Their importance and loss are always subsumed to homely imperatives about our ‘national healing’, the gradual erasure of their suffering giving way to eventual public amnesia and the need to ‘move on’ from our national crimes and ‘trauma’.


And the perpetrators, the people who took all those lives, get to live out their own elevated ones in lauded security. Criminals in suits, using the cover of state office and political duty as the pension perk of lifetime immunity. Bush, Cheney and Rumsfeld, Blair, Campbell and Brown, the Clintons, Obama and Albright, Cameron, Osborne and May…


And so it will follow for Johnson, Cummings, Hancock and others, enjoying lifelong protection alongside Trump, Pence and their zealot cohorts.


The brazen assuming of such privilege is matched only by a reluctance to specify the true nature of such crimes and pronounce openly on the need for prosecution.


As Kamran Abbasi reminds us, in a searing article at the BMJ:

“The “social murder” of populations is more than a relic of a bygone age. It is very real today, exposed and magnified by covid-19. It cannot be ignored or spun away. Politicians must be held to account by legal and electoral means, indeed by any national and international constitutional means necessary. State failures that led us to two million deaths are “actions” and “inactions” that should shame us all.”

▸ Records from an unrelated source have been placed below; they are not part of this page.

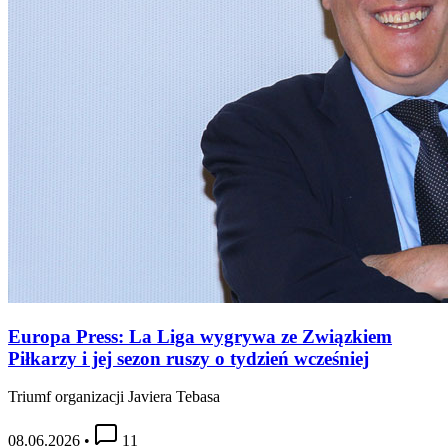
Europa Press: La Liga wygrywa ze Związkiem
Piłkarzy i jej sezon ruszy o tydzień wcześniej
Triumf organizacji Javiera Tebasa
08.06.2026
•
11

Abbasi is no more sparing of a servile media:

“The media might help here, remembering their duty to speak truth to power, to hold elected officials accountable. And yet much of the media is complicit too, trapped in ideological silos that see the pandemic through a lens of political tribalism, worried about telling pandemic truths to their readers and viewers, owners, and political friends. In fact, truth has become dispensable as politicians and their allies are allowed to lie, mislead, and repaint history, with barely a hint of a challenge from journalists and broadcasters. Anybody who dares to speak truth to power is unpatriotic, disloyal, or a “hardliner.””

Beyond momentary outrage, a psychology of passive, belated acceptance will likely prevail: ‘these things happen’, it ‘was a crazy time’, ‘what’s the point of blame’, ‘it’s in the past…’


But none of this would diminish and fade from public consciousness if our media were doing their rightful job. How did the ‘story’ about potential charges of Gross Negligence Manslaughter against Johnson come to disappear so quickly?


Forgetting is a natural human response. Time helps blank out harsh memories, like a protective mental shield.


But there’s a more encouraged kind of ‘caring amnesia’, urging that we ‘must all get on’ with life, accept ‘facts on the ground’, ‘trust in leadership’, and, as in Iraq, ‘learn from our mistakes.’ The ‘errors’ and losses, thus, become ‘ours’, not theirs. The dual psychological trick is not only to blur the extent of loss and suffering, but to normalise the actions of the perpetrators and diminish the extent of their culpability.


Typically, it will fall to lofty liberal appeals for a ‘new unity of purpose’. The nation will again resound to noble-sounding Guardian-speak calling for formal inquiries and ‘due accountability’, all as a ‘cathartic coming together.’


But like other state horrors, the great Johnson Covid crime will be lost in a fog of institutional obfuscation, political mitigation and media amnesia.


No embankment wall of hearts or durable monument, no commemorative claps or charity telethons, no dragged-out, Lord-appointed inquiry will ever likely be matched by just, legal restitution for this great act of social murder.